Ust. Muammar Z.A mengenal qiraah sejak belia. Ia memang berasal dari keluarga Qari. Ayah dan kakak-kakaknya dikenal bersuara merdu. Sang ayah adalah pemangku masjid di dusunnya, yang setiap akhir malam melantunkan tarhiman, selawat dan puji-pujian untuk membangunkan orang-orang guna mendirikan salat Subuh.

Waktu kecil, ia, bersama teman-temannya, belajar seni baca Al-Quran dari teman lain yang lebih besar, yang kebetulan menguasai beberapa lagu. Di samping itu Ust. Muammar Z.A mulai keranjingan terhadap qiraah, belajar secara serius pada kakaknya, Masykuri Z.A. Namun karena kakaknya tinggal di sebuah pesantren yang cukup jauh dari desanya, pelajarannya baru akan bertambah jika Masykuri pulang ke rumah ketika liburan.
Namun demikian bakatnya mulai kelihatan. Tahun 1962, ia menjuarai MTQ tingkat Kabupaten Pemalang untuk tingkat anak-anak, mewakili SD-nya.

### Informasi yang Diberikan
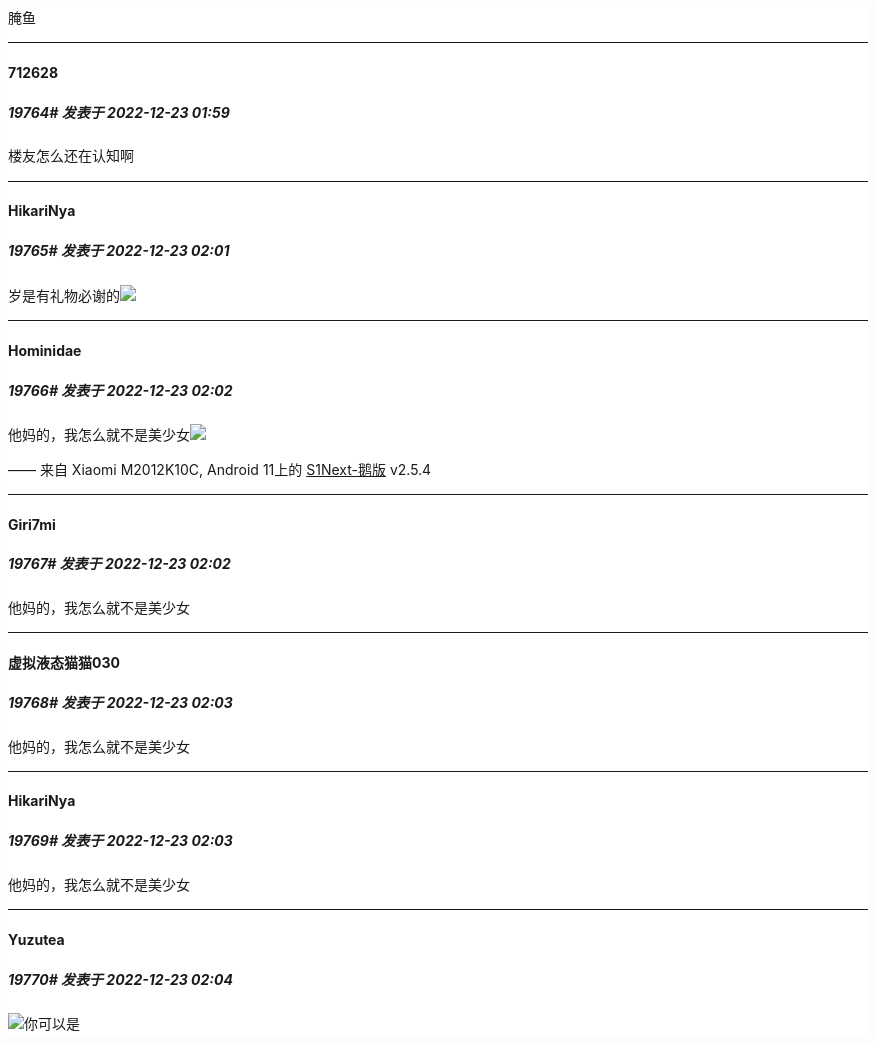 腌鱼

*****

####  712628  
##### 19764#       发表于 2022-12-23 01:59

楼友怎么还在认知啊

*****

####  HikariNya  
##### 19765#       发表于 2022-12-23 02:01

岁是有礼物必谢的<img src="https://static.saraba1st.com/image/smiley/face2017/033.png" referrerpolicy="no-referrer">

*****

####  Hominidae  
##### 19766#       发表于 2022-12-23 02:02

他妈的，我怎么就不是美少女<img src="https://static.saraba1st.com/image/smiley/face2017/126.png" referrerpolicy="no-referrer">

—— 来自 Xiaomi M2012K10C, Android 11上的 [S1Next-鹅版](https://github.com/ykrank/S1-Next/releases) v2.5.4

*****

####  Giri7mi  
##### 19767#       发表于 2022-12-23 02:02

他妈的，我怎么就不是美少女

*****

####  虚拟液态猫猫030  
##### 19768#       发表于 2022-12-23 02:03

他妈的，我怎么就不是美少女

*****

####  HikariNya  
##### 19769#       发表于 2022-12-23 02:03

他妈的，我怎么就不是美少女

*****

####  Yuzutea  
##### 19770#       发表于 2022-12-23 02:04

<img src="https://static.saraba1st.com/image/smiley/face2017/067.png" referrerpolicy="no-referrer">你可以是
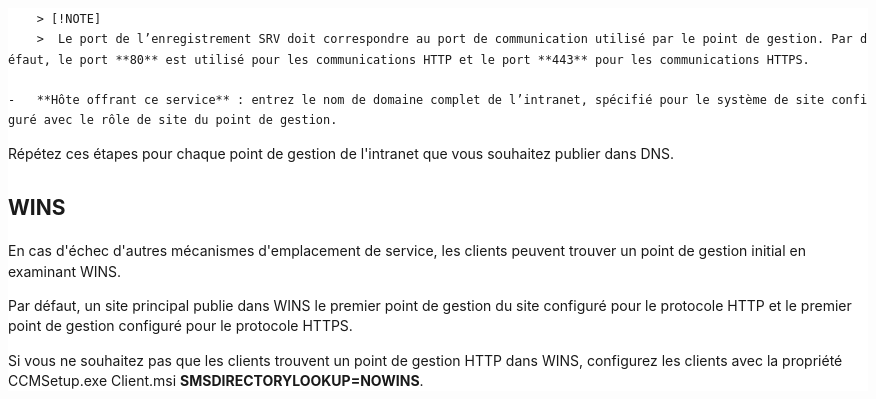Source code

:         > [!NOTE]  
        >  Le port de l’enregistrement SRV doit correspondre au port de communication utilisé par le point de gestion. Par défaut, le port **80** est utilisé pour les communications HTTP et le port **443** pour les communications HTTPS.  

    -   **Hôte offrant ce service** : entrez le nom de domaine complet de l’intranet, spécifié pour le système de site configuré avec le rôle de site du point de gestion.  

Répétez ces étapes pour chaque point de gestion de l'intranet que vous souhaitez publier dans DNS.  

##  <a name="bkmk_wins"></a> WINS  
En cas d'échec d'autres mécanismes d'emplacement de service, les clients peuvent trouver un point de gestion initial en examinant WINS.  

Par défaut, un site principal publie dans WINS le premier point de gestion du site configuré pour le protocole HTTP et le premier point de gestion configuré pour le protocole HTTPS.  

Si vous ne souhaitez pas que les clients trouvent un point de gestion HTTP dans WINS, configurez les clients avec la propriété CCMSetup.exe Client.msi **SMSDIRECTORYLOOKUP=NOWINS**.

### Yang Akan Dikerjakan
1. Menurut kutipan tentang Ust. Muammar Z.A, mengapa pelajaran qiraahnya dari Masykuri baru bertambah ketika sang kakak pulang liburan? Jawab dalam satu sampai tiga kalimat.
2. Bagaimana kalimat "Tahun 1962, ia menjuarai MTQ tingkat Kabupaten Pemalang untuk tingkat anak-anak, mewakili SD-nya." dari kutipan tentang Ust. Muammar Z.A diterjemahkan ke dalam bahasa Inggris?

### Jawaban Latihan
1. Masykuri tinggal di sebuah pesantren yang cukup jauh dari desa mereka. Karena itu, Ust. Muammar Z.A hanya dapat melanjutkan pelajarannya ketika kakaknya pulang ke rumah saat liburan.

2. In 1962, he won the children's division of the MTQ at the Pemalang Regency level, representing his elementary school.